For decades, a small fundraise meant a broker. Capital raisers, placement agents, investment banks at the larger end. They would introduce you to investors, paper the round, and take a percentage of the money raised.
The percentages varied. The work mostly didn't. And the work that did happen was almost entirely about access.
What brokers were actually selling
Brokers sold three things. First, a Rolodex — they knew the active investors in your space and could route you to them. Second, a paperwork stack — they could produce the documents, navigate the regulatory wrinkles, and shepherd the legal process. Third, social cover — having a broker meant the investor took the introduction seriously.
The Rolodex was the expensive thing. Founders couldn't easily find active investors in their stage and sector; the information lived in people's heads. Brokers held the relationships, charged the fee, and the structure worked because the alternative was worse.
It doesn't work anymore. The information that used to live in people's heads is searchable. Active investors publish their theses, write checks publicly, and increasingly show up on platforms where founders can see them directly.
What the fee was actually buying
When a broker charged 6% of a $1M raise, the founder was paying $60,000 for what was mostly access. Some of that fee covered real work — paperwork, coordination, legal review. Most of it covered the asymmetry: you couldn't find the investor without them.
That asymmetry is collapsing. Founders today can identify the right investors in a sector in an afternoon with a few searches and some asking around. The friction that justified the broker's margin is largely gone.
A fee survives only as long as the friction it taxes does.
What still needs doing
Some functions of a broker still matter. The paperwork stack — legal review, term negotiation, SAFE templates — is real work, but it's commoditized. A $2,500 templated SAFE round closes the same gap a $60,000 broker engagement used to.

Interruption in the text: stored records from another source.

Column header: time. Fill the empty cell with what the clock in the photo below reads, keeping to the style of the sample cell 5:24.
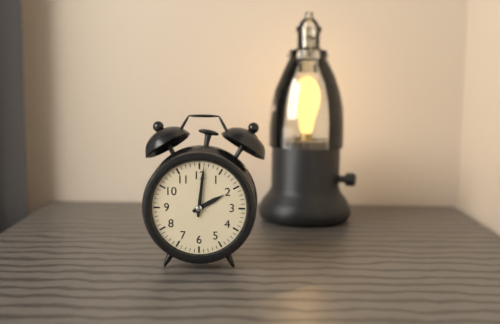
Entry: 2:01
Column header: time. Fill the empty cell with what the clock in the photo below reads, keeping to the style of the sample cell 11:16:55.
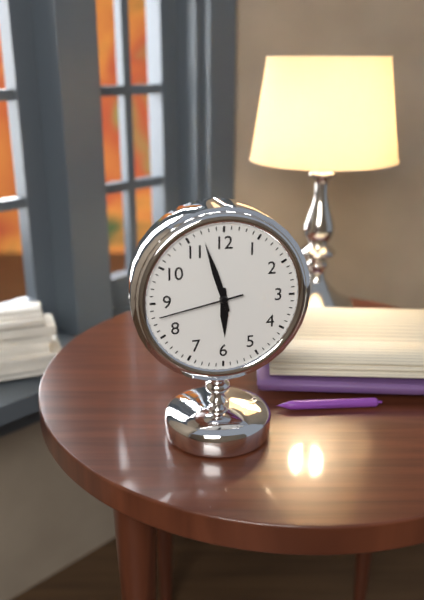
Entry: 5:57:43
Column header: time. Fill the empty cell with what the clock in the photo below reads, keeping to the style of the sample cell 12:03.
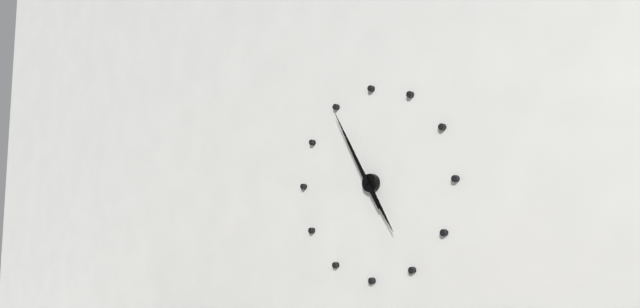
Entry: 4:55
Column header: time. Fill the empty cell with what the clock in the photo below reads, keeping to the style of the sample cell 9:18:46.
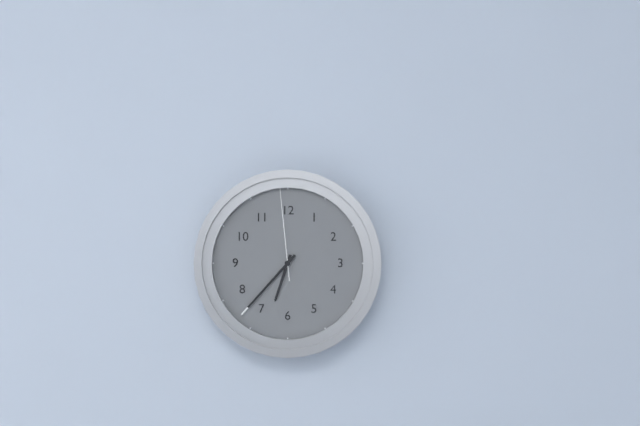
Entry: 6:37:59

The social cover — the implicit "this is a real raise" signal — is being replaced by platforms that verify identity and curate participants. The signal moves from "X firm introduced this" to "this raise lives on a platform that vets both sides."

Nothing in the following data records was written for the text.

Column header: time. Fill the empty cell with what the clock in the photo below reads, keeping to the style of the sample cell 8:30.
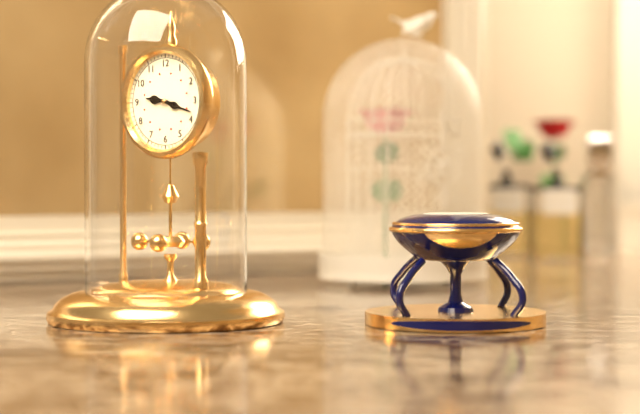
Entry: 9:18
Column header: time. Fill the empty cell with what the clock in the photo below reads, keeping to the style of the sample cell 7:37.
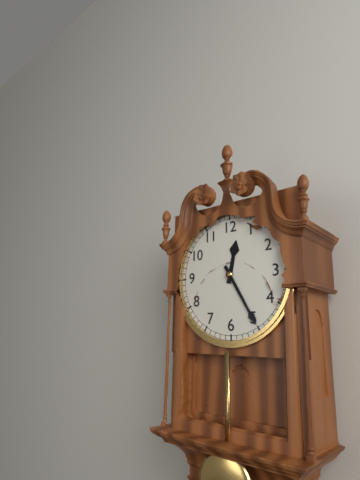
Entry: 12:25
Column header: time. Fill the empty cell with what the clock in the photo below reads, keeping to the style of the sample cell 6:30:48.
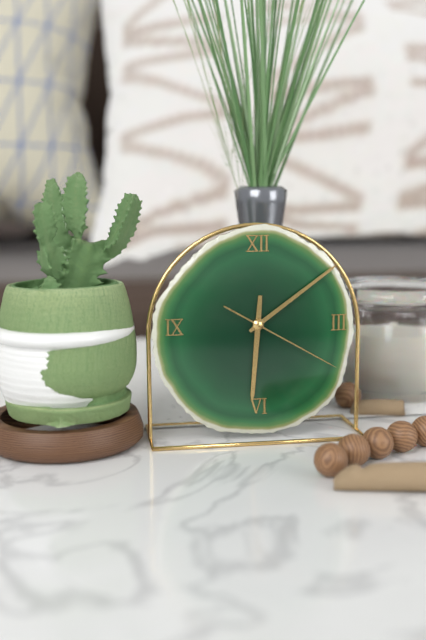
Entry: 6:09:20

And the matching function — finding the right investor for the right founder — works better when it's powered by search and structured data than when it depends on a single broker's memory.
The new model, briefly
Strip the broker function into pieces and price each one honestly. Matching is cheap on a platform. Paperwork is cheap with templates. Verification is cheap with technology. None of these justify a percentage of the raise.
A subscription, a flat fee, a usage-based price — those are the right pricing models for these functions. A percentage of the raise was always pricing the access, not the work.
What it means
If you're paying a percentage to raise capital in 2026, you're paying for friction that no longer exists. The same outcome — finding the right investors, executing the round cleanly — is available at a fraction of the cost through platforms, templates, and direct outreach.
Some founders still need handholding. That's a different product. Pay for the handholding, not the access. Access is free now.